Opened 3 months ago

Last modified 3 months ago

#29698 new defect

Edge case that causes improper circuit prioritization for one scheduling run

Reported by: pastly Owned by:
Priority: Medium Milestone: Tor: 0.4.1.x-final
Component: Core Tor/Tor Version: Tor:
Severity: Normal Keywords: tor-sched tor-cmux kist
Cc: robgjansen Actual Points:
Parent ID: Points:
Reviewer: Sponsor:


The Problem, Shortly

A circuit that goes from very busy for a long time, to 100% idle for a long time, and then needs to send traffic again will be incorrectly deprioritized the first time it gets scheduled.

The Problem, Illustrated

Consider a circuit that is very very busy for a significant length of time (minutes). There's constant traffic flowing in one (or both, but let's just say one) direction on this circuit, leading to it earning for itself a high cell_count EWMA value (thus a low priority for scheduling). Assume it is the only circuit on its channel.

Now assume it suddenly stops sending traffic but stays open. It stays this way for significant length of time (many 10s of seconds) such that its cell_count EWMA value should be essentially zero, but it hasn't actually been updated yet since this value isn't updated until a cell has been transmitted (see circuitmux_notify_xmit_cells).

At this point in time the relay is still servicing some number of low-traffic circuits on other channels. Maybe it has always been handling these circuits. Whatever. It doesn't matter. What matters is at this point in time there's lots of low-traffic circuits needing scheduling. Because they are low-traffic, these circuits have cell_count EWMA values that are relatively low (thus a high priority for scheduling).
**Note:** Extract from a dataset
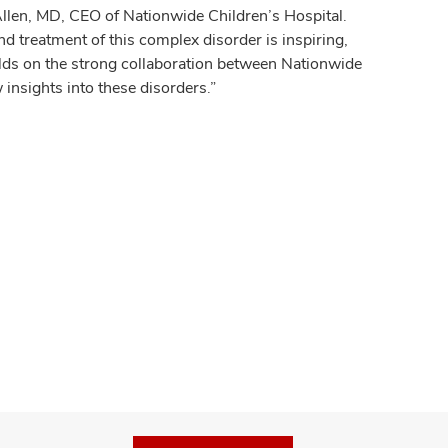
Allen, MD, CEO of Nationwide Children’s Hospital.
 treatment of this complex disorder is inspiring,
ilds on the strong collaboration between Nationwide
insights into these disorders.”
Now what happens when that original high-traffic circuit stops being totally idle? What happens when it wants to send another 1000, 100, or even just 1 cell?

It gets put into KIST channels_pending smart list like any other circuit. In fact there are a bunch of low-bandwidth circuits in there with it. Observe what happens when KIST starts scheduling its collection of pending channels:

KIST loops over and over until its list of pending channels is empty. Each time it gets the channel with the current best-priority circuit, schedules one cell, updates the appropriate cell_count, and puts the channel back in the pending list if necessary.

All those low-traffic circuits will be serviced first because they have low cell_count values (high priority) as compared to the outdated cell_count value for the original high-traffic circuit.

When the circuit finally gets to send its first cell after its long period of inactivity, its cell_count EWMA value is corrected to be near zero. That's fine. But it should have been updated before scheduling decisions were made so that it was the first one to be scheduled.

A solution

Add a touch function in the circuitmux channel interface that tells the circuitmux and whatever its policy is to update its circuit priorities if desired.

Before entering the main scheduling loop, call this touch function on all the pending channels. In the case of the EWMA policy, the touch function would ultimately drill down to something like

ewma_touch(circuitmux_policy_data_t *pol_data)
  ewma_policy_data_t *pol = NULL;
  unsigned int tick;
  double fractional_tick;
  pol = TO_EWMA_POL_DATA(pol_data);

  /* Rescale the EWMAs if needed */
  tick = cell_ewma_get_current_tick_and_fraction(&fractional_tick);

  if (tick != pol->active_circuit_pqueue_last_recalibrated) {
    scale_active_circuits(pol, tick);

(Which you might observe is essentially the first part of ewma_notify_xmit_cells(...)).

Child Tickets

Attachments (1)

EWMA vs time with and without touch.png (144.6 KB) - added by pastly 3 months ago.

Download all attachments as: .zip

Change History (3)

comment:1 Changed 3 months ago by pastly

Currently KIST will always handle every pending channel. It will always send at least one cell, thereby updating the EWMA values. Technically a bug, but not super bad IMHO.

But if KIST were to ever stop handling every pending channel -- for example if a global write limit were added on the maximum number of cells it is allowed to send over all channels --, then channels could "get forgotten about."

I'm attaching two graphs in a single image that show a single channel's best EWMA value over time. In both graphs, the middle 120 seconds takes place when a global write limit and extra load are applied to the relay.

The left graph is without the touch function. The channel we are looking at gets "forgotten" during the middle 120 seconds. No cells are sent on it during this time, and its EWMA value never updates. It's stuck. Once the load and write limit are removed, the channel gets to send and its EWMA value is updated correctly.

The right graph adds the touch function. The channel gets its EWMA value updated periodically like all other channels, and it does get its fair chance to send data. The channel is not "forgotten."

Changed 3 months ago by pastly

comment:2 Changed 3 months ago by dgoulet

Keywords: kist added
Milestone: Tor: 0.3.5.x-finalTor: 0.4.1.x-final

Fortunately for us, the fix seems simple enough. Moving it to 041 since we can address this without massive engineering.

Note: See TracTickets for help on using tickets.